Key Note Speaker: Nadim Rouhana
Other Speakers Include: Ismael Abu-Saad, Ilan Pappe, Mazen Masri, Lisa Hajjar, Haim Yacobi, Esmail Nashif, Hilla Dayan, Shir Hever, Mtanes Shehadeh, Orly Noy, David Sheen, Nimer Sultany, Zachary Lockman, Akanksha Mehta, Dan Freeman Maloy.
In recent years, the focus of much media commentary has moved towards Israeli society and politics. Many speculate on the consequences of the rise of the settler right and the growth of Jewish orthodox religious movements. At the same time, the intensification of colonial practices in the West Bank and East Jerusalem on the one hand, and the state sponsored targeting of migrant labourers and so-called infiltrators have led many to theorise a fundamental shift in the political trajectory of the Israeli state. This perspective has been strengthened by the seemingly uniform support these policies are receiving from all sections of Israeli society, whether in the media, academia, or the left of the Israeli political spectrum. In addition, polls have repeatedly found a great majority of the Israeli population in support of these same policies.
Therefore, while previous conferences have focused on Palestinian society and politics, while only marginally touching on the func'tioning of Israel itself, this conference is fully dedicated to the investigation of the institutions, culture, politics, religion and social issues that are at the heart of the Israeli state and the Zionist logic that guides it.
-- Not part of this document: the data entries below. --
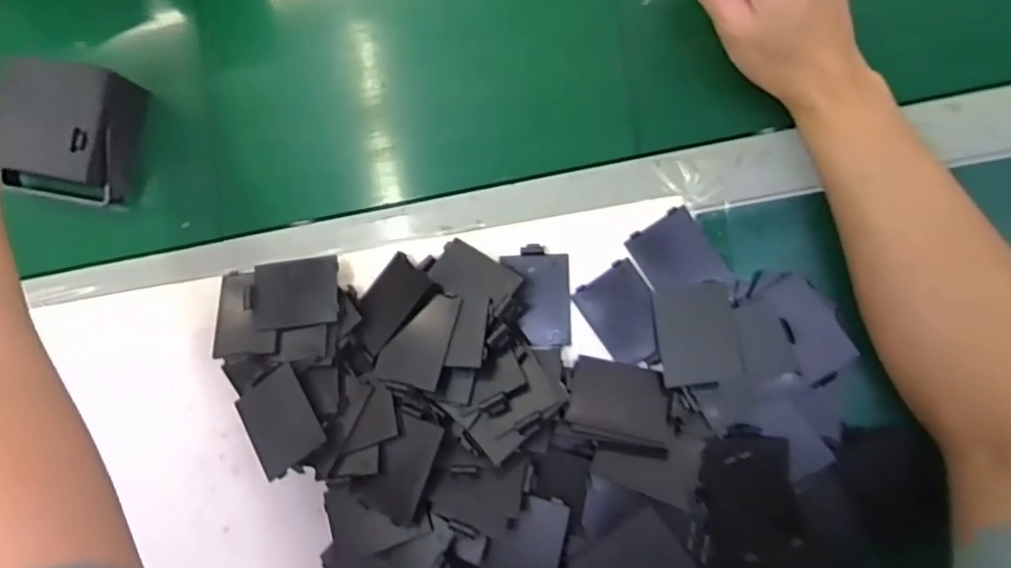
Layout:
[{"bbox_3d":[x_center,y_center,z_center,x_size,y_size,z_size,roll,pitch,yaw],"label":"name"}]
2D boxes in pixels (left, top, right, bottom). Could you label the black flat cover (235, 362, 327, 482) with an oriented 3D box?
[{"bbox_3d":[-0.142,0.086,0.392,0.045,0.005,0.059,-38,66,5],"label":"black flat cover"}]

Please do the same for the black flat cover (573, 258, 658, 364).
[{"bbox_3d":[0.076,0.019,0.397,0.044,0.008,0.059,-33,83,5],"label":"black flat cover"}]

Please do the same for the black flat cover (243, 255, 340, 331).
[{"bbox_3d":[-0.143,0.006,0.418,0.065,0.004,0.046,-7,77,10],"label":"black flat cover"}]

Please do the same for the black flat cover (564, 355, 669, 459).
[{"bbox_3d":[0.071,0.075,0.387,0.061,0.008,0.052,10,66,12],"label":"black flat cover"}]

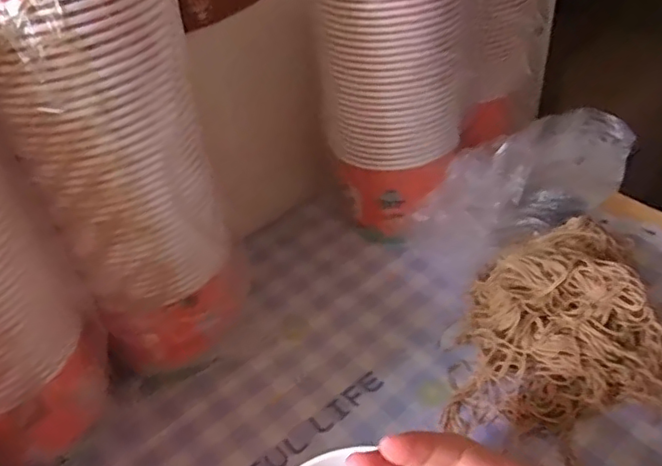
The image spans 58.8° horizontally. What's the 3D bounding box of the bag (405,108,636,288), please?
[{"bbox_3d":[0.249,-0.058,0.734,0.325,0.115,0.117,-30,46,-23],"label":"bag"}]

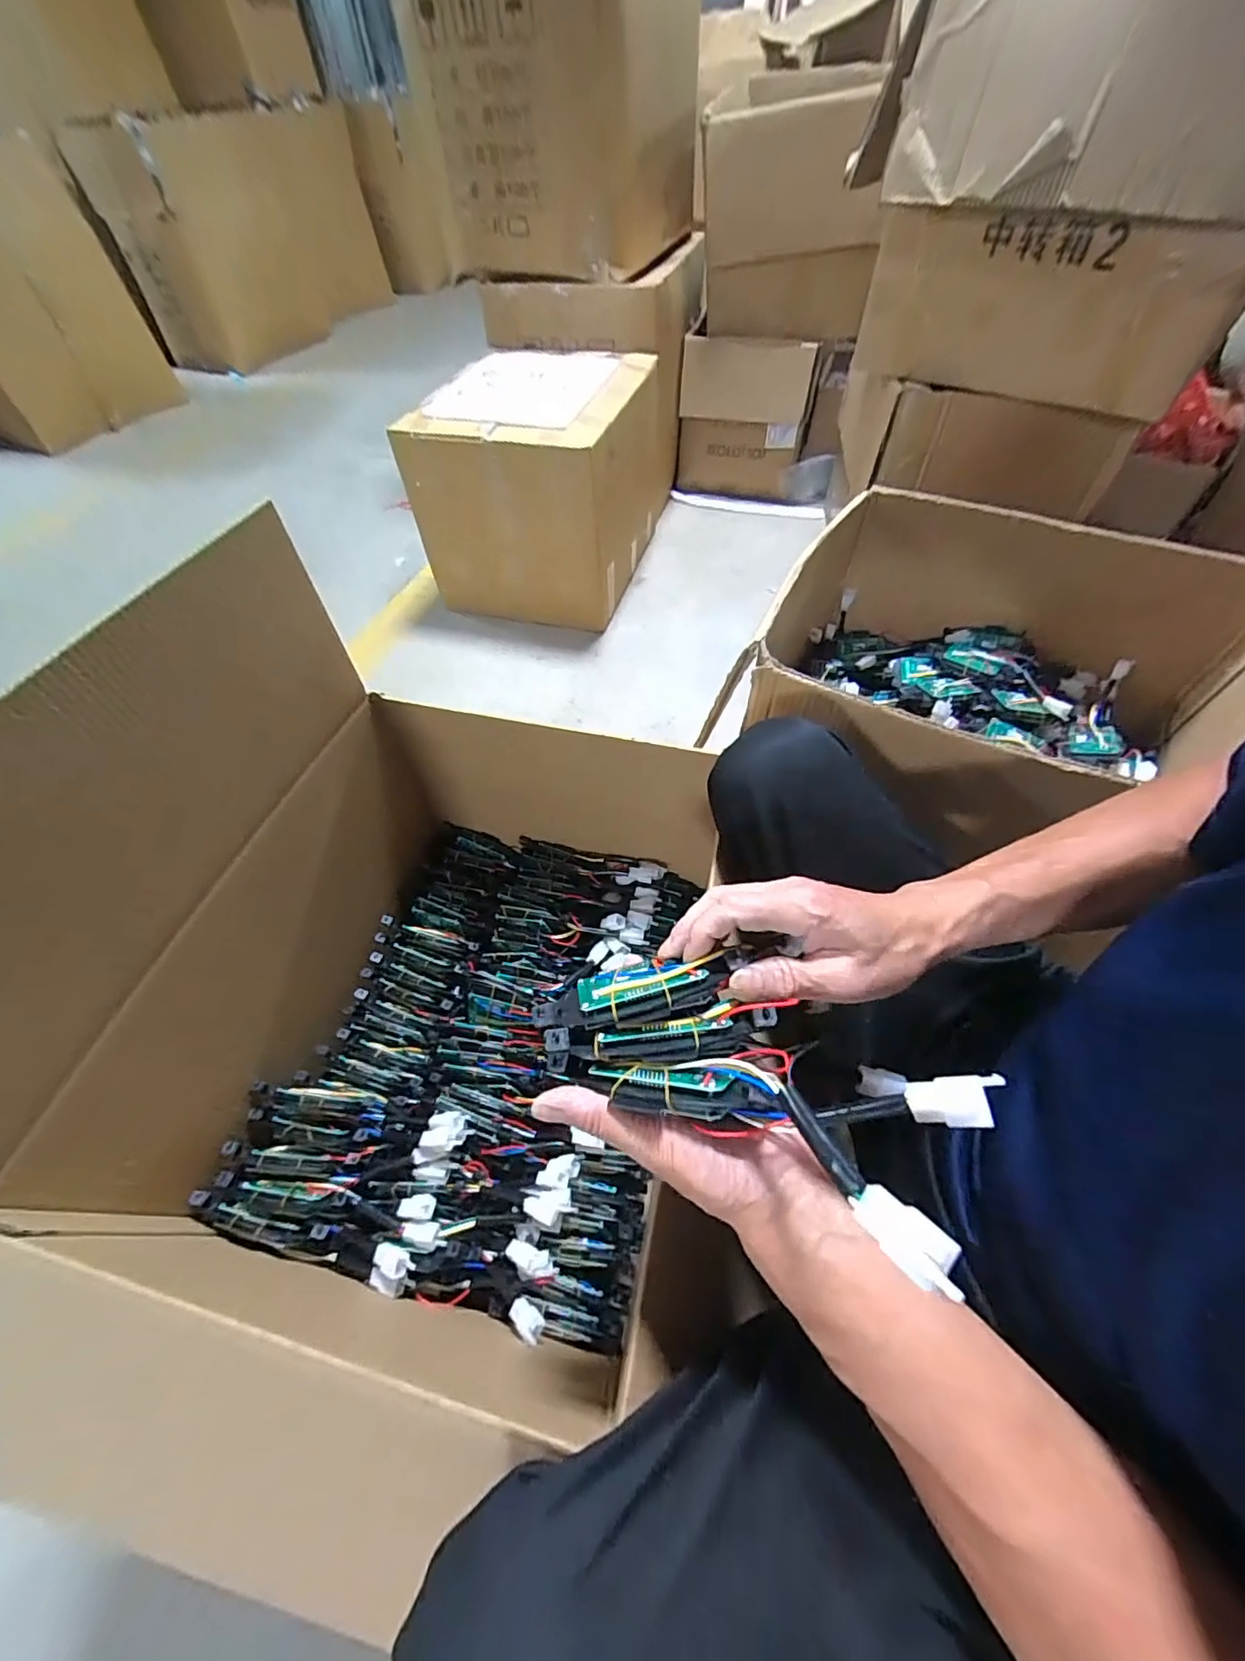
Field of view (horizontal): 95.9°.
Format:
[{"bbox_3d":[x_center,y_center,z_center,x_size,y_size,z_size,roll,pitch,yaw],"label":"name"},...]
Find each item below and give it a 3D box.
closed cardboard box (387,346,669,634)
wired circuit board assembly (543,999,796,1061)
[{"bbox_3d":[-0.170,-0.840,1.379,0.433,0.409,0.543,14,57,12],"label":"closed cardboard box"},{"bbox_3d":[0.026,0.114,0.311,0.133,0.013,0.029,-7,54,-2],"label":"wired circuit board assembly"}]

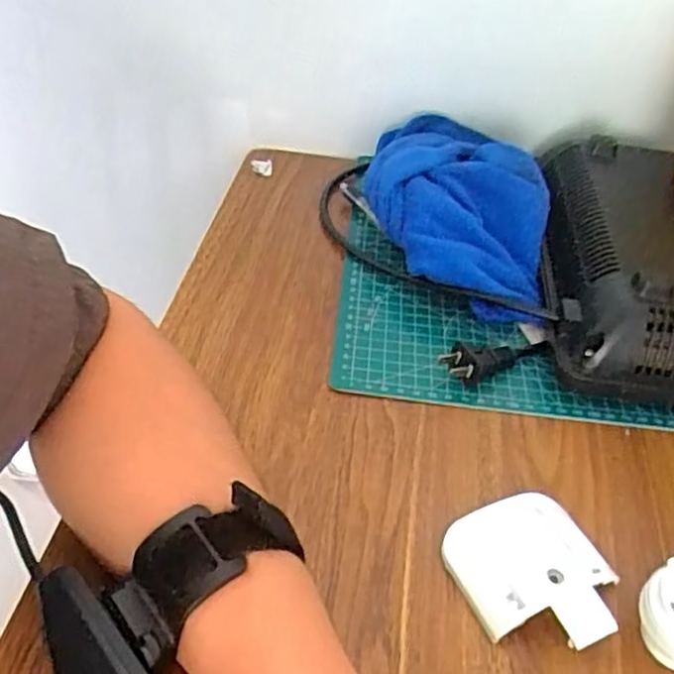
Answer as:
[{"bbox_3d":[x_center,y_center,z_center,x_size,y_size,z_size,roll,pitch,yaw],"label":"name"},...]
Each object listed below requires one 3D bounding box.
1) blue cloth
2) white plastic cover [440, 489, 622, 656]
[{"bbox_3d":[0.086,-0.101,0.520,0.126,0.069,0.206,5,43,-1],"label":"blue cloth"},{"bbox_3d":[0.095,0.114,0.333,0.072,0.019,0.077,-12,46,-19],"label":"white plastic cover"}]

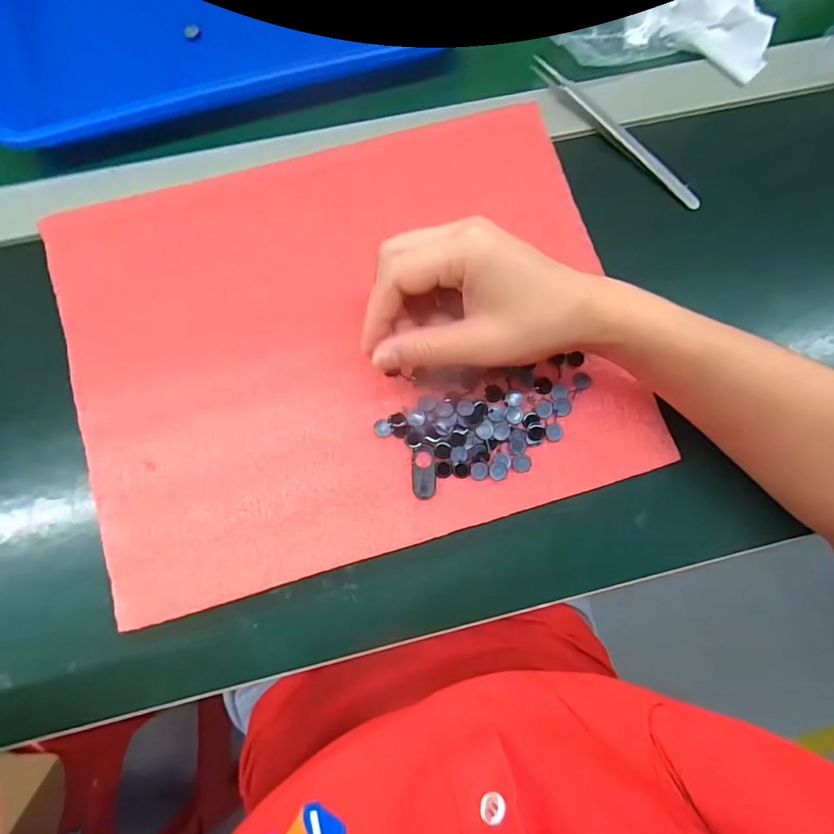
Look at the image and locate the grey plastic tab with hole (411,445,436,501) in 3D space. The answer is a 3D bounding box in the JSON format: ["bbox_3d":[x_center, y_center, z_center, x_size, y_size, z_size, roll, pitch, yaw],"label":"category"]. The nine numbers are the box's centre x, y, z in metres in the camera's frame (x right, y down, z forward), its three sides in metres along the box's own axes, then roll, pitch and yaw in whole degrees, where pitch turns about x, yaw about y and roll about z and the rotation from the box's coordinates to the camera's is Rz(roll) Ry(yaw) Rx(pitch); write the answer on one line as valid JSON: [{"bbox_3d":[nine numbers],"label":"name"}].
[{"bbox_3d":[0.004,0.033,0.279,0.015,0.004,0.031,-1,81,-3],"label":"grey plastic tab with hole"}]

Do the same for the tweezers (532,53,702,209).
[{"bbox_3d":[0.140,-0.203,0.331,0.010,0.005,0.155,-43,85,-8],"label":"tweezers"}]

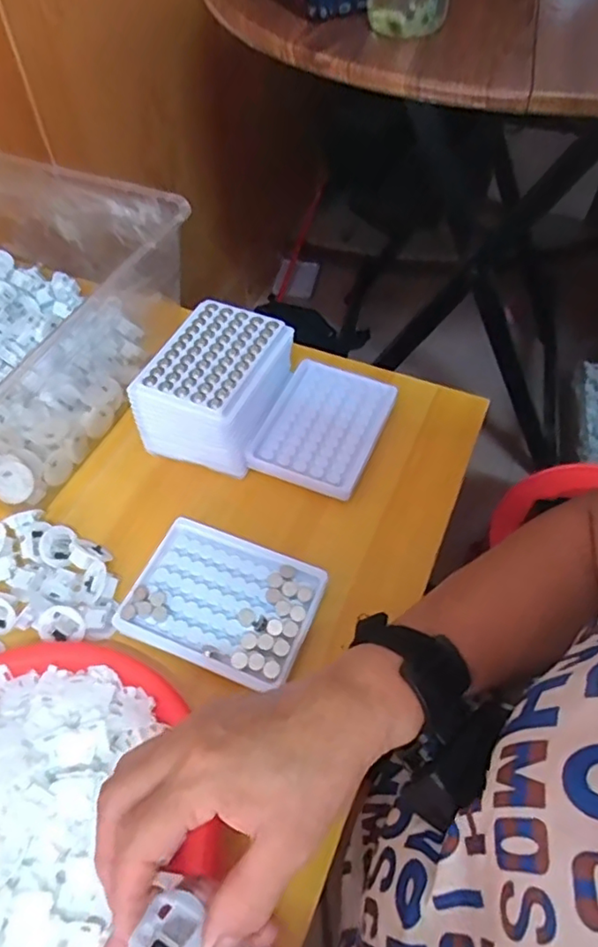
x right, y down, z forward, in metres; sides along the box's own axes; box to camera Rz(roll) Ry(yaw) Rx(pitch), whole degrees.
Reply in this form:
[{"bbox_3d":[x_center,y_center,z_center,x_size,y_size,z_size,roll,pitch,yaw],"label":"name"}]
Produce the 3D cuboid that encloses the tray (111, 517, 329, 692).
[{"bbox_3d":[-0.055,0.091,0.431,0.130,0.010,0.096,20,56,13],"label":"tray"}]

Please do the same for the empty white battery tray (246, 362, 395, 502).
[{"bbox_3d":[0.023,-0.045,0.532,0.096,0.014,0.130,18,56,12],"label":"empty white battery tray"}]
The conference aims to highlight the continuities in Israeli politics both between different segments of Israeli society as well as between different epochs of the state’s existence. By focusing on specific political behaviours and trends, we hope to uncover longer term, more fundamental logics, which are based on the settler colonial nature of the state. The conference will discuss Israel’s relationship with different actors – religious groups, non Ashkenazi Jews, and non-Jewish residents; Palestinian Citizens of the state; academics and Journalists; the so-called Diaspora and Jewish organisations in the West – in order to understand Israeli politics as a totality rather than a collection of discreet actions and events.
The Conference will build on the work of prior SOAS Palestine Society conferences and will bring academics, activists and organisers together in a critical conversation we hope will enhance academic enquiry, strengthen critical knowledge production, and encourage radical education on the question of the Palestinian struggle for self determination.